▶ **Activity**
Copy the material starting at the line that contains "203: (103, 35)" and ending at the line that contains "233: (106, 66)", switching "(114, 61)" to "(114, 62)" and leaving everything else unchanged.

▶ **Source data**
+--

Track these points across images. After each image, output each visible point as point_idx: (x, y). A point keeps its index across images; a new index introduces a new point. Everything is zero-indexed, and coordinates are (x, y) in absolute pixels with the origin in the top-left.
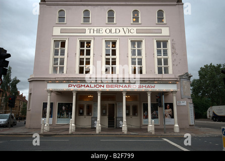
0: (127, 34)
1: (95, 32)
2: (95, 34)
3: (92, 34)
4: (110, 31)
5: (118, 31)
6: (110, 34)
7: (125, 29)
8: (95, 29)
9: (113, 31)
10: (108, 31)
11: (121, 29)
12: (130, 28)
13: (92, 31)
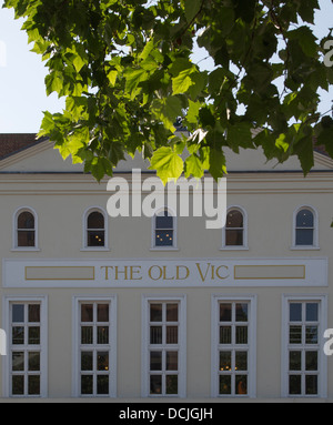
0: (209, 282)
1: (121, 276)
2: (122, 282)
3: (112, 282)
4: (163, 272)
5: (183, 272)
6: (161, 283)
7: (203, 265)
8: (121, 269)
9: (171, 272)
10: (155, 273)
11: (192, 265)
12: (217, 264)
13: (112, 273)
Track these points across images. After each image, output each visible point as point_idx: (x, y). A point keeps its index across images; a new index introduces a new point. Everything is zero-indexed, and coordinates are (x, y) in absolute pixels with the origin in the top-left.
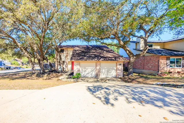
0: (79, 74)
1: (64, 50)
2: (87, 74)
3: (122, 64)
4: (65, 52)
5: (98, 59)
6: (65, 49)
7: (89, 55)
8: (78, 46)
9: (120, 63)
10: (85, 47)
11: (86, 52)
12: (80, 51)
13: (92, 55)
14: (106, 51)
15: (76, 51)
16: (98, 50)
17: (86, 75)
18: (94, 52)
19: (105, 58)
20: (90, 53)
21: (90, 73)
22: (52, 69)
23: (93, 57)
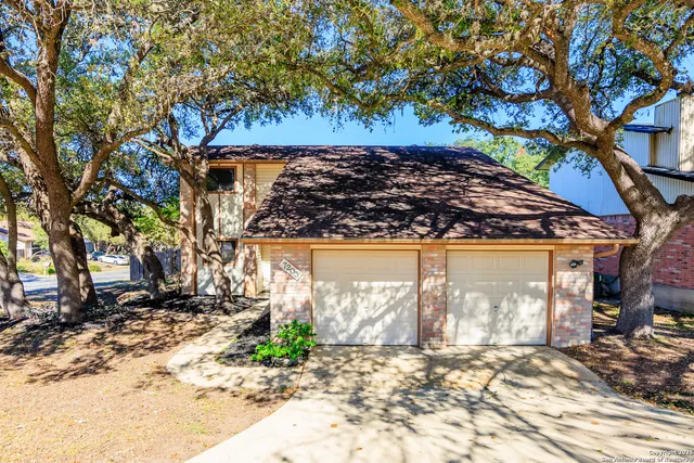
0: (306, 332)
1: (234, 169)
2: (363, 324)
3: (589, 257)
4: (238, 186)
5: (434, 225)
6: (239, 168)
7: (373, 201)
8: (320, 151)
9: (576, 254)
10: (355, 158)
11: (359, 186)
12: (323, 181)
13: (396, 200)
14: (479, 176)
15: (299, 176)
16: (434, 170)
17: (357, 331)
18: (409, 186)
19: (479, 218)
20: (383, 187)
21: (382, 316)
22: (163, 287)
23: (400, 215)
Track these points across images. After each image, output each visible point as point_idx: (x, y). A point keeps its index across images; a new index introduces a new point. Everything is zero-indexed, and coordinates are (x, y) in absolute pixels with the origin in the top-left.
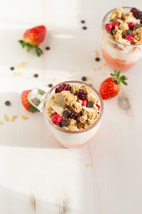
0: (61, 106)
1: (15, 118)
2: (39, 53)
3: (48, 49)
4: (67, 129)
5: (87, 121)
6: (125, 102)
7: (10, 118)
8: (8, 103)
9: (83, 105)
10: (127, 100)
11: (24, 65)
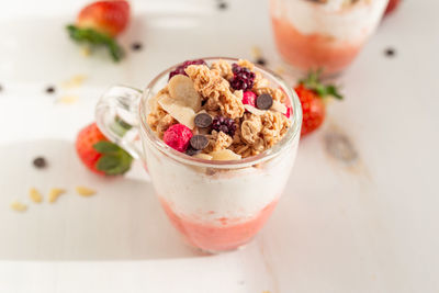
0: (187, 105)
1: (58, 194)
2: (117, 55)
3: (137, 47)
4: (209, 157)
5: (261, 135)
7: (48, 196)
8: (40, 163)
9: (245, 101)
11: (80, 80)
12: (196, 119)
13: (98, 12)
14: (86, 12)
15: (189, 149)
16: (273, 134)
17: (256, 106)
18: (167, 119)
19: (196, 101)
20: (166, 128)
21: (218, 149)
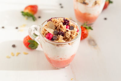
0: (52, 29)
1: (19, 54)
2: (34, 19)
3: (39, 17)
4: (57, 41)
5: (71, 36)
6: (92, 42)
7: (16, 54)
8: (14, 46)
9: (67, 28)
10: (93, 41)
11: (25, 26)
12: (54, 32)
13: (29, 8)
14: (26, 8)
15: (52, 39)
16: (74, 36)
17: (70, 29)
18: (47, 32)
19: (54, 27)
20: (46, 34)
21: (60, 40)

+--

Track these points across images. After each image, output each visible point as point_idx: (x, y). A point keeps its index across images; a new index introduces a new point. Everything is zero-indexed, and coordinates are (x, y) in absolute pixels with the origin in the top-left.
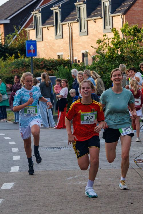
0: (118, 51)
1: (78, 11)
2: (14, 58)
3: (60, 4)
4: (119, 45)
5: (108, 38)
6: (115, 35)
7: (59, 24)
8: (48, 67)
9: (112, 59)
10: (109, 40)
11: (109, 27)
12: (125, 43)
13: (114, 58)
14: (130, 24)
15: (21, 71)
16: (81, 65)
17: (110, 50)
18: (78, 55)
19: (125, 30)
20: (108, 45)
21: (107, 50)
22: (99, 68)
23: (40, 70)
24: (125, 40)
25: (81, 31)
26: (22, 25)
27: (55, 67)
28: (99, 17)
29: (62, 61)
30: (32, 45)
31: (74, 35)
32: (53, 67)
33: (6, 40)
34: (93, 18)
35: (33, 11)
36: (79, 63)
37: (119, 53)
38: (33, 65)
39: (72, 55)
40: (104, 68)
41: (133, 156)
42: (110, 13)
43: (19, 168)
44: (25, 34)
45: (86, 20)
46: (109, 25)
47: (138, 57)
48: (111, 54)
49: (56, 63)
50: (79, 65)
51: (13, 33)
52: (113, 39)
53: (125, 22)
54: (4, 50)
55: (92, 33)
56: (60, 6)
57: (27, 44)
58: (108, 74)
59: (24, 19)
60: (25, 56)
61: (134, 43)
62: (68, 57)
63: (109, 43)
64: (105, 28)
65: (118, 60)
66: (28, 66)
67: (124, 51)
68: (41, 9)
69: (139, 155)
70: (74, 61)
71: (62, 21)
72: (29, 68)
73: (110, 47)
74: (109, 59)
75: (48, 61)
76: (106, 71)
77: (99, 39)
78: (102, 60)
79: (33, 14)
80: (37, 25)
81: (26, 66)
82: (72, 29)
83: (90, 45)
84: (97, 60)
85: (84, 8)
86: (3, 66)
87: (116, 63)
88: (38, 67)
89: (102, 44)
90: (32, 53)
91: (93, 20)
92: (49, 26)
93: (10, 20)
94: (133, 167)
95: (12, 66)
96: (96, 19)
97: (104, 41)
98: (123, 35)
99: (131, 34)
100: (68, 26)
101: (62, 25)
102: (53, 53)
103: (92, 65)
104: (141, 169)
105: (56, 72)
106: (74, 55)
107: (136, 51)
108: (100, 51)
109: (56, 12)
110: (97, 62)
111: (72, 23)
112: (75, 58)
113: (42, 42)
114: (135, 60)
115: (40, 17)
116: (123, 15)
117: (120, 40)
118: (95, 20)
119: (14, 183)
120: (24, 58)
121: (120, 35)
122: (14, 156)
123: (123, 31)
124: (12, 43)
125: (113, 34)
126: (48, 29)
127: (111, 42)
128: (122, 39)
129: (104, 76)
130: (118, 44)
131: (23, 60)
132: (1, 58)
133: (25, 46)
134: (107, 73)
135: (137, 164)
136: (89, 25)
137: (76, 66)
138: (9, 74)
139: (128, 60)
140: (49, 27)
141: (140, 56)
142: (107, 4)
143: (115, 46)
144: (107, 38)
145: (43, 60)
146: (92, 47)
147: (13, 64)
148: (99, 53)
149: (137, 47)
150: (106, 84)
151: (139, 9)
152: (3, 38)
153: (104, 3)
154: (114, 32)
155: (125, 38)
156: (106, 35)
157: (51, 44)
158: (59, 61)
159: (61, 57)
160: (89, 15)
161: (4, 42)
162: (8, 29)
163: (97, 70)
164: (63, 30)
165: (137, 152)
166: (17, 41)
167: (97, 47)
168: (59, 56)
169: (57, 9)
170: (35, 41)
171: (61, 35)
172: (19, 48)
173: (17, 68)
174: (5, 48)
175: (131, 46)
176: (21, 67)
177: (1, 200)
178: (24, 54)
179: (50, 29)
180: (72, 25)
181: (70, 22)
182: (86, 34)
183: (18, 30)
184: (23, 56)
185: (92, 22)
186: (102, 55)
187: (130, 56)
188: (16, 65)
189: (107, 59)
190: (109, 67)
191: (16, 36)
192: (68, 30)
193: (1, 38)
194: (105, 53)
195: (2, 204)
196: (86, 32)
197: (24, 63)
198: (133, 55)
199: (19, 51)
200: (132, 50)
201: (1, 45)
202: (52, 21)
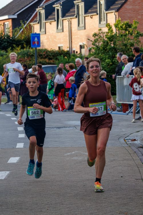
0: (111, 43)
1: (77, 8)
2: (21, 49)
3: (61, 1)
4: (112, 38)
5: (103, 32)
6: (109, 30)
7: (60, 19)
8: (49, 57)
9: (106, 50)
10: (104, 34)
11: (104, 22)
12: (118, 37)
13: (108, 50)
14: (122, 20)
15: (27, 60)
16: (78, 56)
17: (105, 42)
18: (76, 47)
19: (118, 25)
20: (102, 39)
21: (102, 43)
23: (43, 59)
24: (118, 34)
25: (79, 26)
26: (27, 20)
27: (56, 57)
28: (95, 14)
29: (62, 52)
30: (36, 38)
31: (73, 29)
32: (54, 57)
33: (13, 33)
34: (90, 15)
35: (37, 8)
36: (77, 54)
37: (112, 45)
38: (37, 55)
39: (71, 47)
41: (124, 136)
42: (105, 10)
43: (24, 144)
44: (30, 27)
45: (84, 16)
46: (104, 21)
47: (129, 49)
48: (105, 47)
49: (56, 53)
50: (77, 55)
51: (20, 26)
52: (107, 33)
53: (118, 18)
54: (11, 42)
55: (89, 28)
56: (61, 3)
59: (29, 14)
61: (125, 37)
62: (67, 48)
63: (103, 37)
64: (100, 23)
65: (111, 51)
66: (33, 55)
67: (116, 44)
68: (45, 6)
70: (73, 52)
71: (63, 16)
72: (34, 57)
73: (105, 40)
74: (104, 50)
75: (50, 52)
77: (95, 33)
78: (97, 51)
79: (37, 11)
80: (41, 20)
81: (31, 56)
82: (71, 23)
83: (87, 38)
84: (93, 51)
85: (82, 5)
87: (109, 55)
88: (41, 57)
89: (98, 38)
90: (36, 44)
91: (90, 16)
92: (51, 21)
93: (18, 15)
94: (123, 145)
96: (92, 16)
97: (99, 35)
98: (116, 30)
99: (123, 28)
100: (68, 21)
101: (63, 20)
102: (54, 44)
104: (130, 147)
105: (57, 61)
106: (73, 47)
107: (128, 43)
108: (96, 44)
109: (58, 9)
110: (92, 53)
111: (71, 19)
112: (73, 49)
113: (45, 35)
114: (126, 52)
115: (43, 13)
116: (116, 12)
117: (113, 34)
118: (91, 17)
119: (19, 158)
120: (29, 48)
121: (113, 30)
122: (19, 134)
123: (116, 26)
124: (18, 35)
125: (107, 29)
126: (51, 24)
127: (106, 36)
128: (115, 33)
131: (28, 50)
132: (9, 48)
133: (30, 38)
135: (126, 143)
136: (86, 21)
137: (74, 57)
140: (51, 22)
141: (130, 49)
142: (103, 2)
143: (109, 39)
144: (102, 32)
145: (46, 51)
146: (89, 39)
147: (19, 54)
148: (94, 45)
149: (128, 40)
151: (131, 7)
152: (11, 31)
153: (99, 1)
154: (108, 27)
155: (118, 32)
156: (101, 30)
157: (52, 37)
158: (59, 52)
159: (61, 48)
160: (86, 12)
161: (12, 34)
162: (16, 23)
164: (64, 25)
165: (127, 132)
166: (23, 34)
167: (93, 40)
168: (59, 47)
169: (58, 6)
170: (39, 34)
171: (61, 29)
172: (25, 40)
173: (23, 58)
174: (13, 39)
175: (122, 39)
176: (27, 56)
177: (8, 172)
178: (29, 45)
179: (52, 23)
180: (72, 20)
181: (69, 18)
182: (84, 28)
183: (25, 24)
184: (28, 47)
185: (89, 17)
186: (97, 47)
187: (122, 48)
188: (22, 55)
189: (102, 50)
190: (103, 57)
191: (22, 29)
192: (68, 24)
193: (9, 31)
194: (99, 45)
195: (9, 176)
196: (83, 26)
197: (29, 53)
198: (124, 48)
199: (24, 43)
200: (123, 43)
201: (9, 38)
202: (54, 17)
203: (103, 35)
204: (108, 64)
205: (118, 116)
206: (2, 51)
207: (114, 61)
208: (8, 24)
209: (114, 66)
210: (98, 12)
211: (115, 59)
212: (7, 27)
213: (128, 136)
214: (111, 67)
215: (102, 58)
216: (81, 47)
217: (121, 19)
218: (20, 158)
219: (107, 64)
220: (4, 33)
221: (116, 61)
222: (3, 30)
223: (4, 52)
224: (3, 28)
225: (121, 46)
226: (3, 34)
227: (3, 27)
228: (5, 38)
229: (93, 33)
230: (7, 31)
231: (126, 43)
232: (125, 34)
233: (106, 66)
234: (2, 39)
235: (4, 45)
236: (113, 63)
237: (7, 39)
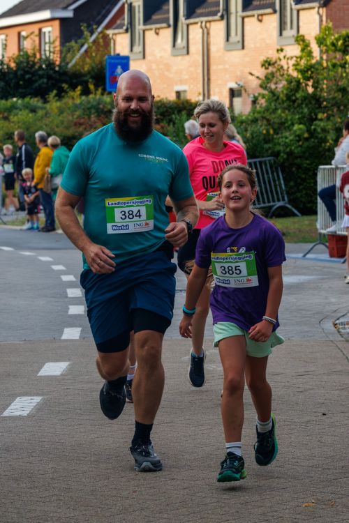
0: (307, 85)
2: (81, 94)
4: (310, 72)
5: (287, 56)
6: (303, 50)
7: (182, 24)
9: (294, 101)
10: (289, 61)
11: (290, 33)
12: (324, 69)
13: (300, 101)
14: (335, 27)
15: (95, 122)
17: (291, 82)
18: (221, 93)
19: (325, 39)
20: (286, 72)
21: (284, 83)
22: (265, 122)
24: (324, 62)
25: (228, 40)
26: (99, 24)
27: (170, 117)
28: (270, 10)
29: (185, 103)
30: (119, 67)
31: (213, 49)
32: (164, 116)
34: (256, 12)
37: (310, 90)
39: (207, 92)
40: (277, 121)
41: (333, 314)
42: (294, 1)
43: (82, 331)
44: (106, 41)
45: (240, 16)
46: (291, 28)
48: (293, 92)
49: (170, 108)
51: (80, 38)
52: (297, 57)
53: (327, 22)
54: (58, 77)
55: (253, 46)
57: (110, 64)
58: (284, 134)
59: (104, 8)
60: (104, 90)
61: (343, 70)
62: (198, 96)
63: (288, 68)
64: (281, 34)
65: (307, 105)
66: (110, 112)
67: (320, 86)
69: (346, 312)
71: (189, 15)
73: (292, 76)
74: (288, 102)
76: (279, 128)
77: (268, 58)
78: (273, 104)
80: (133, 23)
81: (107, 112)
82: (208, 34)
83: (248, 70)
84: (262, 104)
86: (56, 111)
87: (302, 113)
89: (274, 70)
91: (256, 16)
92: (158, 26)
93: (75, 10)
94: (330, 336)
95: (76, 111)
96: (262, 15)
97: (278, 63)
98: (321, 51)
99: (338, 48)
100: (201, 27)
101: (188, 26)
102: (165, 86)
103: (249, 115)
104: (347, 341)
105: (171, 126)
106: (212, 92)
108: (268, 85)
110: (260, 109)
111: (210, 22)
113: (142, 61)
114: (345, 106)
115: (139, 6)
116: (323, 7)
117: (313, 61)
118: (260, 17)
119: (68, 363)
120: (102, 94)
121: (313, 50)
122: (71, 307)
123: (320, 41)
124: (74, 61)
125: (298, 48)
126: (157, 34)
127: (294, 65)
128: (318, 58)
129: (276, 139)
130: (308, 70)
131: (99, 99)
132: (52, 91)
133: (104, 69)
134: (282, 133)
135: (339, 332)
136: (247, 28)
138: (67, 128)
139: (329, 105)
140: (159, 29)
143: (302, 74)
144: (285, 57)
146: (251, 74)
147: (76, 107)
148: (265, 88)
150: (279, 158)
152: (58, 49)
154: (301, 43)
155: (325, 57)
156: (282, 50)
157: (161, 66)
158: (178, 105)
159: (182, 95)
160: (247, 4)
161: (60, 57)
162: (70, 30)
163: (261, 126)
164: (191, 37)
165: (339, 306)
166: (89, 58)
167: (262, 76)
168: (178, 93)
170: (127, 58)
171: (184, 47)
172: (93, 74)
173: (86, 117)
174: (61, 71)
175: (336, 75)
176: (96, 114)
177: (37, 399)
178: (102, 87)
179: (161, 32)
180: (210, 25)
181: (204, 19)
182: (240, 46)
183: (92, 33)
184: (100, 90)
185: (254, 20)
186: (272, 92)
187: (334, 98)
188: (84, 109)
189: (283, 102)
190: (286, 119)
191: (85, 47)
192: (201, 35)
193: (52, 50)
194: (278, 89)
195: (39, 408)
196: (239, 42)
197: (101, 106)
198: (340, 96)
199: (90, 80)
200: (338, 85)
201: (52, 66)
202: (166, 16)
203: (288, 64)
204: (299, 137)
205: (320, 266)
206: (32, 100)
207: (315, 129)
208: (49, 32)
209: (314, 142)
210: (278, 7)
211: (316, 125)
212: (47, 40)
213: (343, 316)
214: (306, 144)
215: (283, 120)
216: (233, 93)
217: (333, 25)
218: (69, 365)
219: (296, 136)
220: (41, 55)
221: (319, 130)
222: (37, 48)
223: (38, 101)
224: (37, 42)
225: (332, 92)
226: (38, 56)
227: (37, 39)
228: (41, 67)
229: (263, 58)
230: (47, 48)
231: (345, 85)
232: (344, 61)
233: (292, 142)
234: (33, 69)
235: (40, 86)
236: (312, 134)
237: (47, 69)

+--

▶ **Output**
203: (103, 35)
204: (108, 64)
205: (118, 116)
206: (2, 51)
207: (114, 62)
208: (8, 24)
209: (114, 66)
210: (98, 12)
211: (115, 59)
212: (7, 27)
213: (128, 136)
214: (111, 67)
215: (102, 58)
216: (81, 47)
217: (121, 19)
218: (20, 158)
219: (107, 64)
220: (4, 33)
221: (116, 61)
222: (3, 30)
223: (4, 52)
224: (3, 28)
225: (121, 46)
226: (3, 34)
227: (3, 27)
228: (5, 38)
229: (93, 33)
230: (7, 31)
231: (126, 43)
232: (125, 34)
233: (106, 66)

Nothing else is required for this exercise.